Highlights:
- Citi upgrades Porsche (LSE:0JHU) to “buy,” citing potential recovery in 2025 and 2026 after a challenging 2024.
- Key improvements in volume, mix, and pricing are expected to offset risks in the Chinese market and drive profitability.
- Porsche’s focus on brand strength and profitability post-IPO positions the company for long-term growth, with Citi setting a price target of €85.
Porsche AG (LSE:0JHU), the German luxury car manufacturer, has been upgraded to a “buy” rating by Citi, following what the US group described as a challenging year for the company. Despite several headwinds, including weak demand in China, falling premium car prices, and tariff concerns, Citi sees a path to recovery for Porsche starting in 2025 and continuing into 2026.

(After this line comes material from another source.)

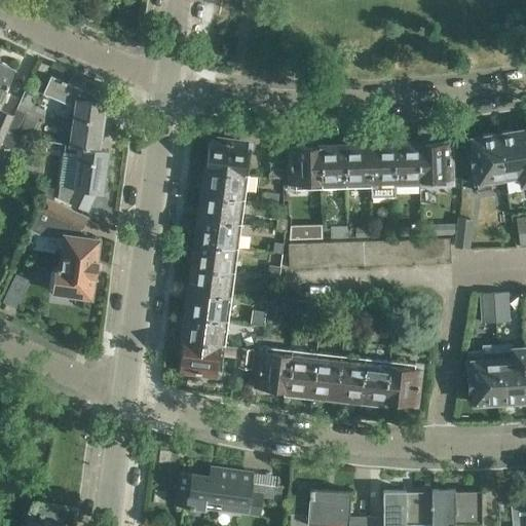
[(0,100),(0,101),(14,68),(0,61),(0,100)]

Citi acknowledged that 2024 has been a tough year for Porsche, with the ramping down and up of four new model launches contributing to difficulties. However, the bank believes that while the current year may present more risks, there is significant potential for Porsche to rebound in the coming years.
According to Citi, 2025 and 2026 are poised to be strong years for Porsche, driven by peak demand for new models and an overall improvement in key business factors such as volume, mix, and pricing. These improvements are expected to more than compensate for any ongoing risks related to the Chinese market.
Citi also pointed out that Porsche’s post-IPO strategy has shifted the company's focus toward brand strength, profitability, and pricing power, rather than volume-driven sales under its previous parent, Volkswagen. This change in strategy is expected to bring several benefits, including reduced Macan dilution, enhanced pricing power, improved profit margins, and stronger capital returns.
The bank emphasized that these strategic shifts could lead to an uplift in Porsche’s valuation, especially as the company looks to capitalize on its brand and improved market position. Citi has set a price target of €85 for Porsche shares, up from the current market price of €67.24, reflecting confidence in the company’s long-term prospects.
While Citi acknowledges that 2024 still carries risks, the outlook for 2025 and 2026 is much brighter. The peak in new model demand, combined with improved profitability from enhanced pricing power and stronger profit margins, is expected to drive significant growth for Porsche over the next few years.